Imperial Credit Industries said Thursday that it is proposing to pay $280 million to take control of Imperial Credit Commercial Mortgage Investment Corp., a real estate investment trust it manages.
Imperial Credit Industries, which already owns 10% of the trust and sponsored it when it went public in October 1997, would pay $11 per share- an 11% premium over the closing price Wednesday. Shares had traded as low $6.50 in October after the downturn in the asset-backed securities market.
Imperial Credit would buy the 125 million shares it did not already own.
The REIT earned $4.8 million for the quarter ended March 31, down nearly 40% from the same period in 1998. It has about $757 million of assets and is chaired by Imperial Credit's chairman, H. Wayne Snavely.
The deal would be the latest step in a restructuring of Imperial Credit, a Torrance, Calif., finance company that is 24% owned by Imperial Bancorp of Los Angeles.
The banking company has been trying to sell its stake in Imperial Credit since last year.
The bank had an earlier deal with Leucadia National Corp., prompting George L. Graziadio, chief executive of Imperial Bancorp, to say that the bank "looks forward to divesting ourselves of these shares and concentrating on our core business of banking."
But the deal was terminated March 29. Mr.
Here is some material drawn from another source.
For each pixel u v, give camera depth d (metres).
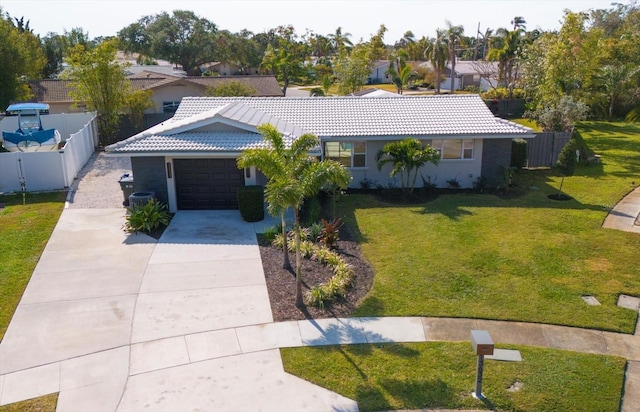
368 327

Snavely of Imperial Credit said that Leucadia had wanted a "controlling interest in Imperial Credit" and that the timing was wrong to "redeem our shareholder rights plan or in any other way accommodate a new investor's acquisition of a control position in our stock at current prices."
Imperial Bancorp said at the time that it planned to hire an investment banker to help it dispose of its Imperial Credit shares. And since then, Imperial Credit has been busily restructuring its business.
The REIT's poor performance and deteriorating stock portfolio spurred the finance company to action, said Charlotte Chamberlin, a Jeffries & Co. analyst.
"ICI decided that rather than have this red flag out there they could buy it back in and keep it as a private mortgage REIT," she said.
The move is good for Imperial Bank, Ms. Chamberlin said, because the finance company is the most likely buyer of Imperial Bancorp's stake.
Imperial Credit also said that it sold its Argentinian mortgage portfolio for $23 million and closed Credito Imperial Argentina, the mortgage operation it owned there. The buyer was not disclosed.
Mr. Snavely said the sale was "consistent with our stated strategy to exit noncore businesses."